Itemized modification records:

.....

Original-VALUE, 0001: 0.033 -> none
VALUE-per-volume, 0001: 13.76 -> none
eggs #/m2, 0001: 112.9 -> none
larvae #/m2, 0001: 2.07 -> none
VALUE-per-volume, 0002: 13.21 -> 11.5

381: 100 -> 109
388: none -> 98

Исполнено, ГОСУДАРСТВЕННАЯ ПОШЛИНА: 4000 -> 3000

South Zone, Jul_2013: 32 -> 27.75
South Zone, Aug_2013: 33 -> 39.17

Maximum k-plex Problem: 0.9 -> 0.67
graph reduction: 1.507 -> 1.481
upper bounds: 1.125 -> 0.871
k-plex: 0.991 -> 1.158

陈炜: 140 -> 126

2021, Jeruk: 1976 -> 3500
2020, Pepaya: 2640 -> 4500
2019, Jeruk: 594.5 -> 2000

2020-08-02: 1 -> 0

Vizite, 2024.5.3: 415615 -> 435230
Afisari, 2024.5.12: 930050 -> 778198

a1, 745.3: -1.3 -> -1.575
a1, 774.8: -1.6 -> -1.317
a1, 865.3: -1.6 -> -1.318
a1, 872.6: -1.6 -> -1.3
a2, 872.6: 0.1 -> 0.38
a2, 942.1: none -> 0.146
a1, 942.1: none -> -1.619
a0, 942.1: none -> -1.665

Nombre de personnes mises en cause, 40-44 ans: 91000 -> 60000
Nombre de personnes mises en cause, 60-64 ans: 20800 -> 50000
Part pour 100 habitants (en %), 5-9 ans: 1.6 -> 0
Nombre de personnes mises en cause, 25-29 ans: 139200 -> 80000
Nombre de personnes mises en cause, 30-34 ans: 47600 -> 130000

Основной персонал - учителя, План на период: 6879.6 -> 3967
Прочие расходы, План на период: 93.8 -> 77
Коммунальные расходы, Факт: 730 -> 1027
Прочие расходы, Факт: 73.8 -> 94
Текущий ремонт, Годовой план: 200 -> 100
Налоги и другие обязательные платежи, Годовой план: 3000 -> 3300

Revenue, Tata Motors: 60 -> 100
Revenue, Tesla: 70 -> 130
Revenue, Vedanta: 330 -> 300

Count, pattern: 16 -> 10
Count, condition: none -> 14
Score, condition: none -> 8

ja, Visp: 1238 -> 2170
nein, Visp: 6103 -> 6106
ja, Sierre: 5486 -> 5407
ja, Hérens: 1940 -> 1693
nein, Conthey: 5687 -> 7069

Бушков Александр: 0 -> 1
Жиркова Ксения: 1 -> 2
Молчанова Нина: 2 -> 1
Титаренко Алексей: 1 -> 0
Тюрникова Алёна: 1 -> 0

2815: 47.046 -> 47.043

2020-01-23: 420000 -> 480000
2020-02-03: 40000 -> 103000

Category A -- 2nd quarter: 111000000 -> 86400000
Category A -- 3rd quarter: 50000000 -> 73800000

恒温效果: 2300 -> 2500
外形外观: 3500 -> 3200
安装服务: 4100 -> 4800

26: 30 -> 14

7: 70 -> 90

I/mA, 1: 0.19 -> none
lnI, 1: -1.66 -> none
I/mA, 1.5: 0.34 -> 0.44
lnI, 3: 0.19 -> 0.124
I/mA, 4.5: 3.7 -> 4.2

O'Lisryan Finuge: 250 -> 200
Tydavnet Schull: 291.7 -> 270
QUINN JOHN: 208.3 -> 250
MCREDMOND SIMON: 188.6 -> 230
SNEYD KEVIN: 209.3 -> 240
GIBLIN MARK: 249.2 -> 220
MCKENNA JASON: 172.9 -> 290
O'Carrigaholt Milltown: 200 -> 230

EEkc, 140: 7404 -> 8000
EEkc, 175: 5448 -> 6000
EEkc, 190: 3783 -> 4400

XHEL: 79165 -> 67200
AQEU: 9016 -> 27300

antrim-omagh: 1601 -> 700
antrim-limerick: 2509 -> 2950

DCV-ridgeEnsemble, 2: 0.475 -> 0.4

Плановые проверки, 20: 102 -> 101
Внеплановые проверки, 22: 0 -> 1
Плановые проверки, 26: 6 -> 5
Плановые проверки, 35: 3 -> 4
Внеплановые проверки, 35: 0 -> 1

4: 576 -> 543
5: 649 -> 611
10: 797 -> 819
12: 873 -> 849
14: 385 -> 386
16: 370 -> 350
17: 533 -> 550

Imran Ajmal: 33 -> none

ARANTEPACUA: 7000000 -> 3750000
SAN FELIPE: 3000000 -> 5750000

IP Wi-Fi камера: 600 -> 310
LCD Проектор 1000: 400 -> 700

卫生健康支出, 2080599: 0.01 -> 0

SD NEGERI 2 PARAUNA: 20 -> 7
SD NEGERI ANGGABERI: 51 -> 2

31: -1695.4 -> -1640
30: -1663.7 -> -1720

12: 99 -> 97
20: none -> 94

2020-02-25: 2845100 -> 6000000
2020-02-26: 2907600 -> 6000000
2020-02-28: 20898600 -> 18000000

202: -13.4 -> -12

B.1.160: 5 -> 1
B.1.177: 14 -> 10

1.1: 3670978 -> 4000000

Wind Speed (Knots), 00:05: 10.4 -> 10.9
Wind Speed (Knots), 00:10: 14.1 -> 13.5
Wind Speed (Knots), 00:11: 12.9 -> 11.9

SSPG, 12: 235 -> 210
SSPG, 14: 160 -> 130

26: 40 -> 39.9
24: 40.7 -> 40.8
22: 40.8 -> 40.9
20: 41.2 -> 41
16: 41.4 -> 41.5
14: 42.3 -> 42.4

.....

◆ **Task description**:
Return the line that contains "O'Carrigaholt Milltown: 200 -> 230" along with every line after it through the end of the entries, exactly, adding nothing.

◆ **Solution for this exercise**:
O'Carrigaholt Milltown: 200 -> 230

EEkc, 140: 7404 -> 8000
EEkc, 175: 5448 -> 6000
EEkc, 190: 3783 -> 4400

XHEL: 79165 -> 67200
AQEU: 9016 -> 27300

antrim-omagh: 1601 -> 700
antrim-limerick: 2509 -> 2950

DCV-ridgeEnsemble, 2: 0.475 -> 0.4

Плановые проверки, 20: 102 -> 101
Внеплановые проверки, 22: 0 -> 1
Плановые проверки, 26: 6 -> 5
Плановые проверки, 35: 3 -> 4
Внеплановые проверки, 35: 0 -> 1

4: 576 -> 543
5: 649 -> 611
10: 797 -> 819
12: 873 -> 849
14: 385 -> 386
16: 370 -> 350
17: 533 -> 550

Imran Ajmal: 33 -> none

ARANTEPACUA: 7000000 -> 3750000
SAN FELIPE: 3000000 -> 5750000

IP Wi-Fi камера: 600 -> 310
LCD Проектор 1000: 400 -> 700

卫生健康支出, 2080599: 0.01 -> 0

SD NEGERI 2 PARAUNA: 20 -> 7
SD NEGERI ANGGABERI: 51 -> 2

31: -1695.4 -> -1640
30: -1663.7 -> -1720

12: 99 -> 97
20: none -> 94

2020-02-25: 2845100 -> 6000000
2020-02-26: 2907600 -> 6000000
2020-02-28: 20898600 -> 18000000

202: -13.4 -> -12

B.1.160: 5 -> 1
B.1.177: 14 -> 10

1.1: 3670978 -> 4000000

Wind Speed (Knots), 00:05: 10.4 -> 10.9
Wind Speed (Knots), 00:10: 14.1 -> 13.5
Wind Speed (Knots), 00:11: 12.9 -> 11.9

SSPG, 12: 235 -> 210
SSPG, 14: 160 -> 130

26: 40 -> 39.9
24: 40.7 -> 40.8
22: 40.8 -> 40.9
20: 41.2 -> 41
16: 41.4 -> 41.5
14: 42.3 -> 42.4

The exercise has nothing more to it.